I hadn’t wanted this shul but my husband had put his whole heart into creating it–I couldn’t bear to see him fail.

After dinner, together with one of my sons, I knocked on doors, making a point to target families with large male populations. “Please. We need you,” I begged.  Everyone was sympathetic, but no one would commit. The best we got was a few maybes. 

I also prayed. Boy did I pray. “Please Hashem, make our shul happen.” “Our shul,” Suddenly I was all in on this project which I had once scorned.

In the morning, our miracle arrived. We had our minyan -not of old men, but of teenagers, plus a small crowd on the women’s balcony.  I felt like dancing and singing! But all wasn’t smooth sailing. 

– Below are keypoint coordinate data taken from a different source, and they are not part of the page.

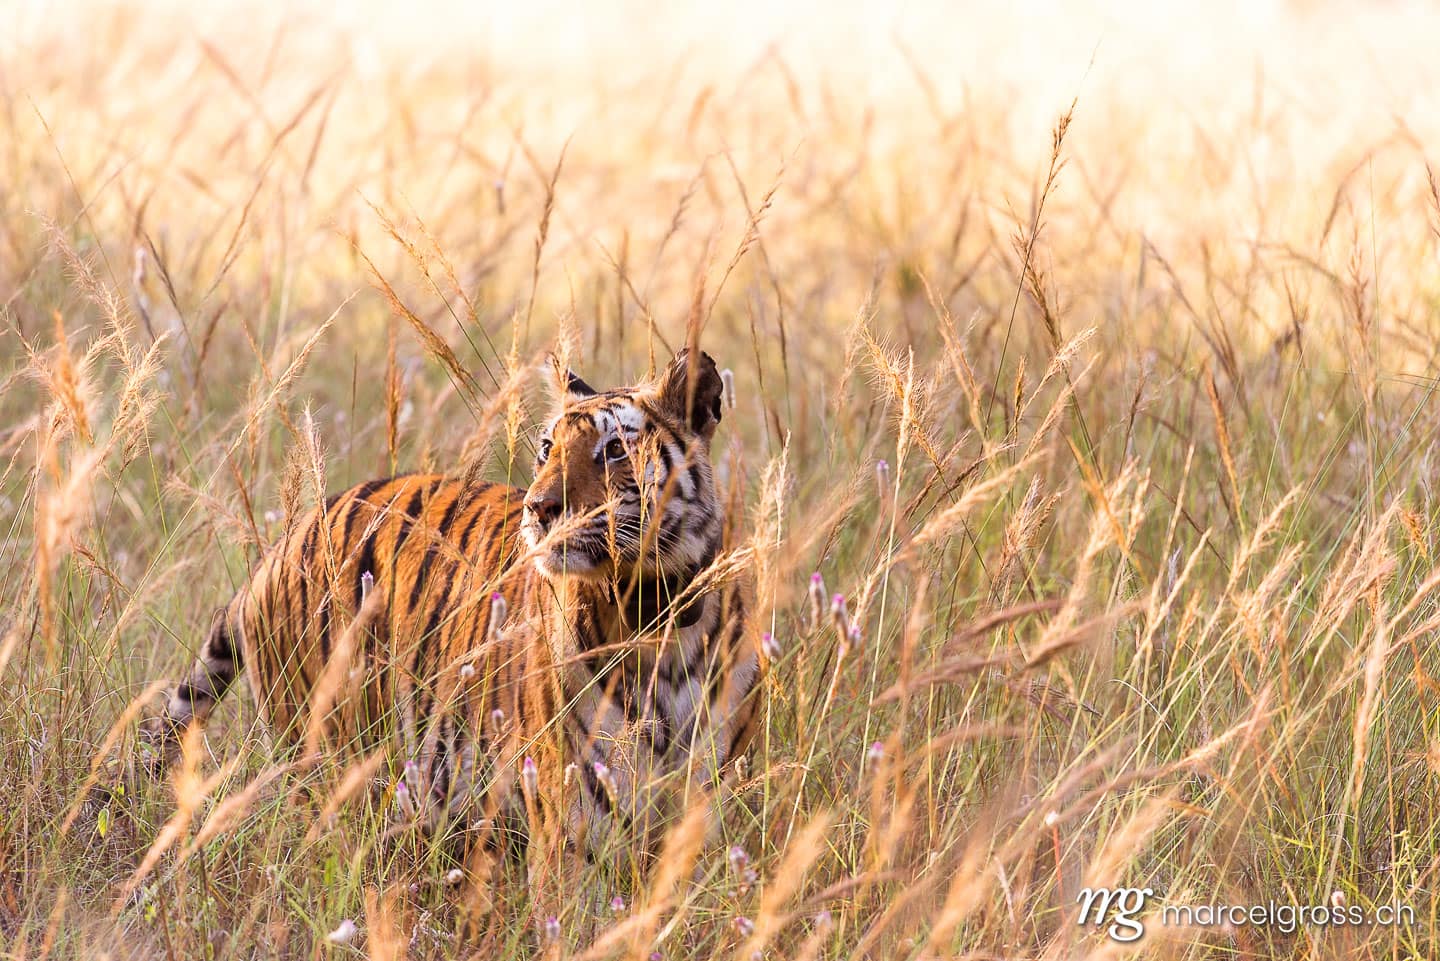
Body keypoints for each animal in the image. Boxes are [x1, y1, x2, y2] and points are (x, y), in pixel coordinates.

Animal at [141, 348, 760, 923]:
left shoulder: (701, 813)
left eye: (614, 451)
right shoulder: (570, 823)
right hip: (330, 761)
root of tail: (285, 542)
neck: (659, 622)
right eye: (546, 447)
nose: (539, 508)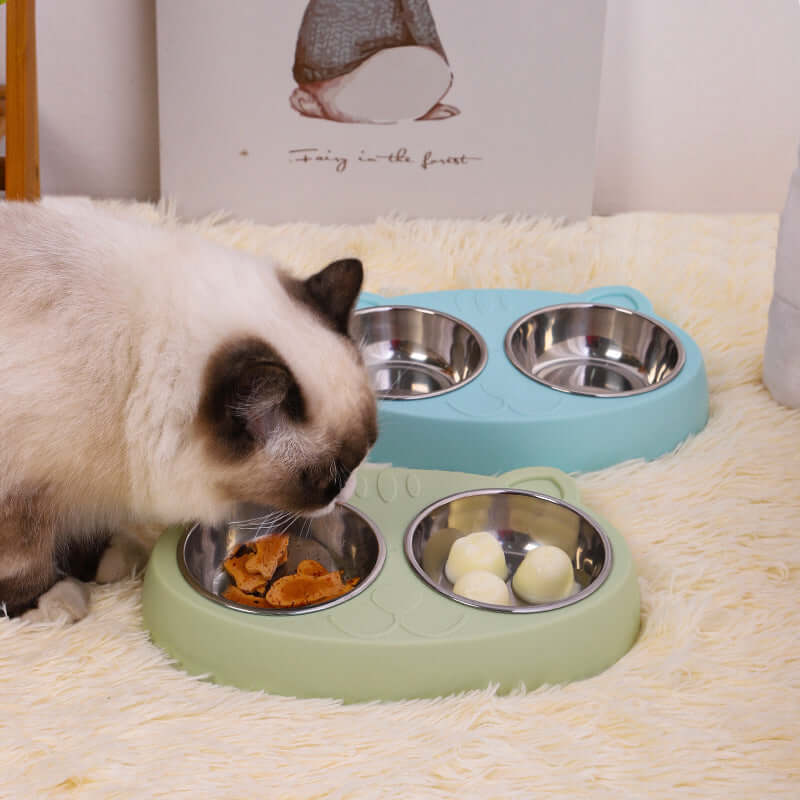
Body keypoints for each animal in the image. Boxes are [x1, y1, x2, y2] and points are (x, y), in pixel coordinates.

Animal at [0, 202, 378, 624]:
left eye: (366, 453)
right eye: (327, 479)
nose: (347, 492)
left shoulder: (89, 478)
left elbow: (88, 530)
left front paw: (108, 561)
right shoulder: (23, 492)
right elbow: (24, 562)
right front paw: (52, 602)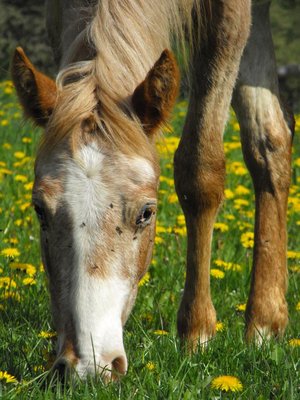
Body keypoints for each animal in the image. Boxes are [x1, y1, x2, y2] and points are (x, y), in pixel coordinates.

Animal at [11, 0, 292, 380]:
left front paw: (196, 333)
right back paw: (267, 321)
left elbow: (199, 169)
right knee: (269, 142)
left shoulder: (228, 16)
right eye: (39, 209)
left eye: (147, 213)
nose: (89, 367)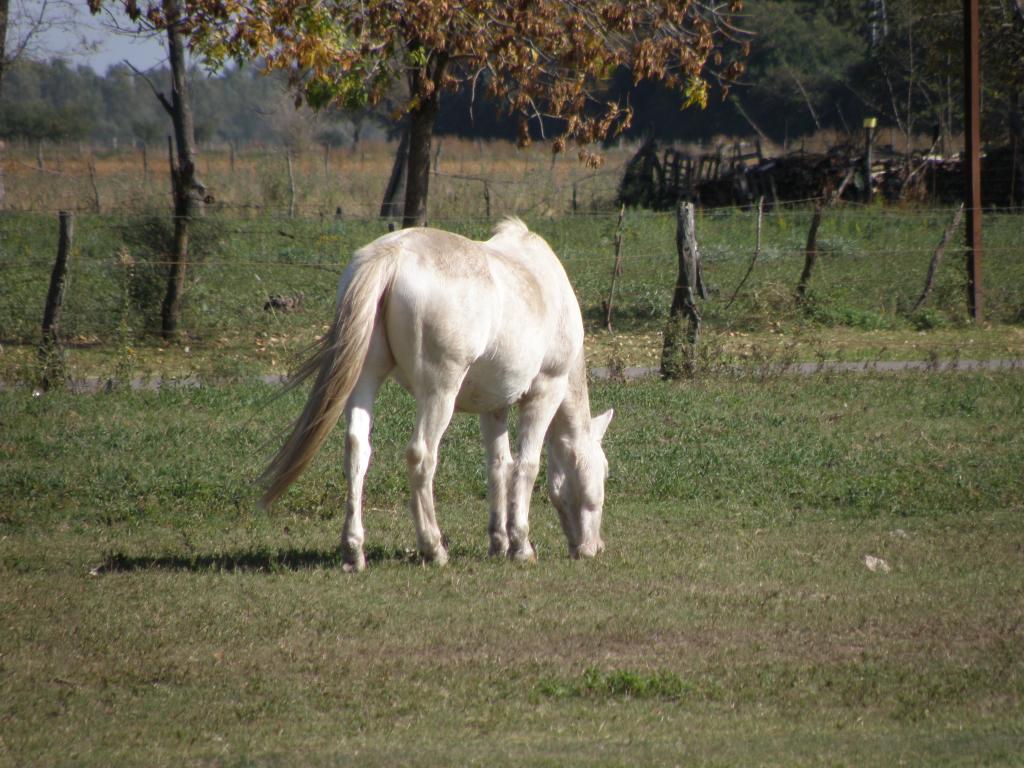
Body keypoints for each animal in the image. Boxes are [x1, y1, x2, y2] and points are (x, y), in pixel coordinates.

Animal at [260, 218, 610, 573]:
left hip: (365, 378)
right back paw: (433, 547)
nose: (594, 548)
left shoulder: (493, 407)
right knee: (422, 454)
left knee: (357, 449)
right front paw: (521, 546)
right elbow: (527, 466)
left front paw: (499, 543)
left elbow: (498, 466)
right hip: (439, 392)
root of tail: (392, 254)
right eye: (604, 471)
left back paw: (353, 552)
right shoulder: (544, 393)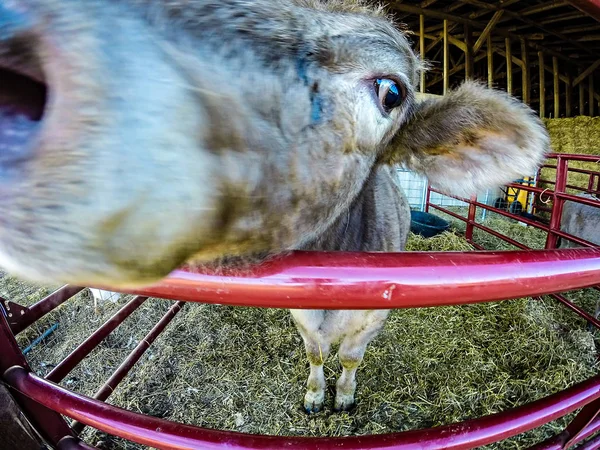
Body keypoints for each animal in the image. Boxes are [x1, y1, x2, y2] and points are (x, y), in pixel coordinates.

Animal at [0, 0, 548, 414]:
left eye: (391, 91)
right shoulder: (300, 310)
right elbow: (315, 352)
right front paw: (314, 396)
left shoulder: (375, 316)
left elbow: (351, 358)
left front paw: (343, 397)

Midway through the reading, our borrowed Torah scroll split in half. Oh no! I felt my heart fall into my shoes. How would we go on? 

The services ground to a halt while my husband and the chazan searched for an alternate scroll. Ten minutes later, my husband reappeared, clutching a Torah scroll next to his heart. 

Since that first Rosh Hashanah, we’ve always had a minyan. 

And our little group has melded into a community. Mr. G. in his corona box, other octogenarians, teenagers, and young married men who bring their children. My husband keeps a steady supply of nosh.

Having one’s own shul has certain remarkable perks  I’ll never forget the thrill of watching a Torah scroll being rolled up on my dining room table or the delight of directing a visiting grandson to the garden so that he can daven at “Saba’s shul.” 

A couple of weeks ago it looked like our shul had outlived its purpose–the COVID numbers were down. It looked like the virus had been vanquished. But shortly afterward, the Delta variant changed the scene. As the new variant began rapidly spreading our shul was once again booming. And, yes, we are planning for another Rosh Hashanah. Perhaps we’ll need to sell tickets to prevent overcrowding. 

While I pray for the day we can close for good, I treasure our micro-community of young and old, Ashkenazi and Sephardi, and the music of their davening wafting from the garden into my home.